Rock Baty - Chairman, President, CEO
We set a three-year objective of a 50 percent reduction in our total inventory.
Mark Par - Analyst
Wow.
Rock Baty - Chairman, President, CEO
That’s over three years.
Mark Par - Analyst
Still, that’s a big number. That’s a lot of cash.
Rock Baty - Chairman, President, CEO
$13m to $16m. It’s a target but other people who have implemented the Level 3 concepts have achieved the same kind of results.
Mark Par - Analyst
Okay. One last question, just looking on the growth side for a minute, you obviously have got good growth opportunities on your plate here with the internal infrastructure. I just wonder if you are seeing any new signs of opportunities to grow the business via acquisition, and what would your appetite be over a magnitude perhaps over the next 12 to 18 months should appropriate opportunities arise.
Rock Baty - Chairman, President, CEO
We do, I would say we continually have in our pipeline acquisitions that are consistent with our stated strategy, Mark, and before we first started executing our strategy some five or six years ago I couldn’t honestly tell you that we had that pipeline, but it exists today, and our appetite in terms of size is certainly governed by what is out there, but it is also governed by our debt and capital structure, and what we realistically think we can absorb.

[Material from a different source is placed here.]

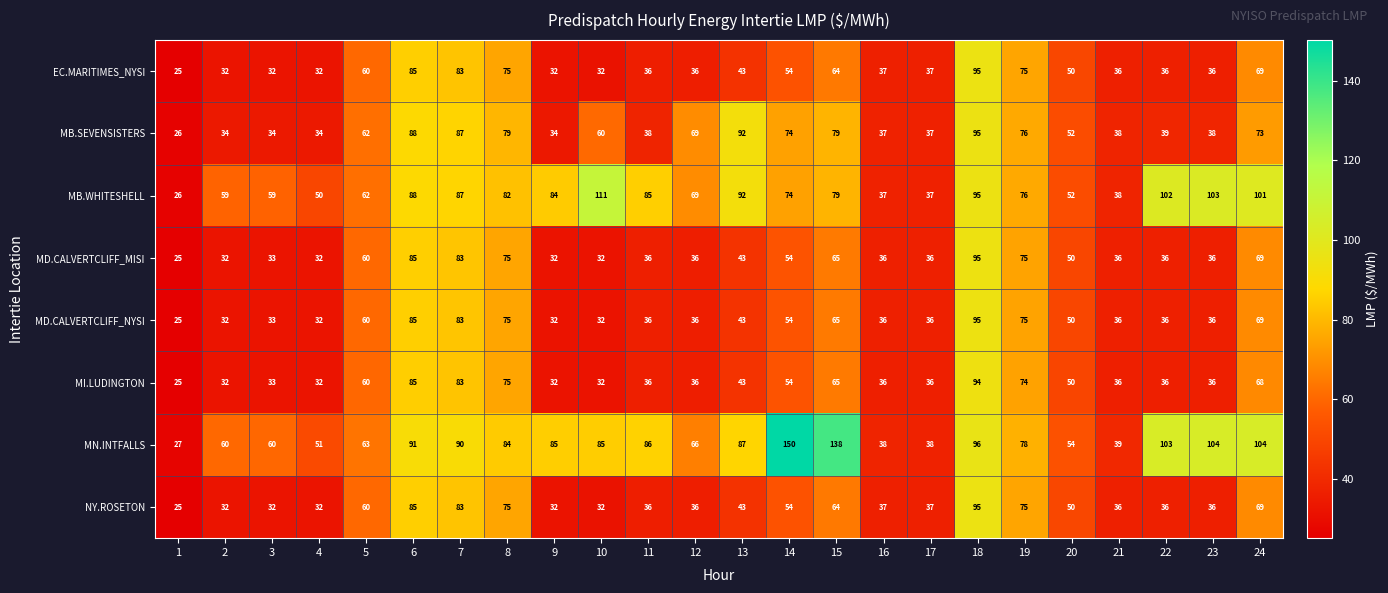

What is the difference between the maximum and minimum values in the MD.CALVERTCLIFF_MISI series?

70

We have said in virtually every acquisition we’ve made that we would never, from a size perspective, bet the farm on any one transaction in terms of size, and that to us means generally speaking no acquisition greater than 15 to 20 percent of our total overall business in terms of revenue for acquisition price.

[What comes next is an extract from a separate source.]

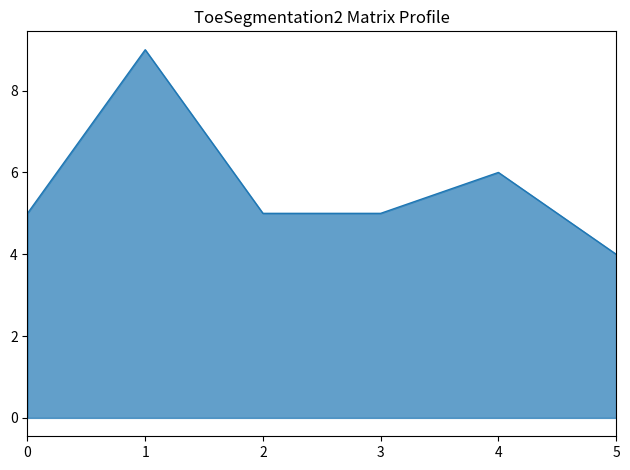

How many interior local peaks (higher than both neighbors) does the data have?

2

So yes, we have an appetite to continue our acquisition strategy consistent with the strategy, but it is governed by getting our debt in line with kind of our self-induced, 2X debt to EBITDA level and we obviously factor in pro forma EBITDA in any acquisition we would make as well.
Mark Par - Analyst
Okay, terrific. Thank you very much.
Rock Baty - Chairman, President, CEO
Thanks, Mark.
Operator
Thank you. At this time, gentlemen, we have no further questions. Please continue with your presentation.
Rock Baty - Chairman, President, CEO
Again, thank you for joining this morning’s call.
Operator
Ladies and gentlemen, this does conclude the NN Inc first quarter results conference call. If you wish to listen to a replay of today’s call please dial 800-405-2236. Once again that number is 1-800-405-2236 and enter pass code 577527. Today’s replay will be available until May 6th, 2004. Once again, thank you for your participation, you may now disconnect.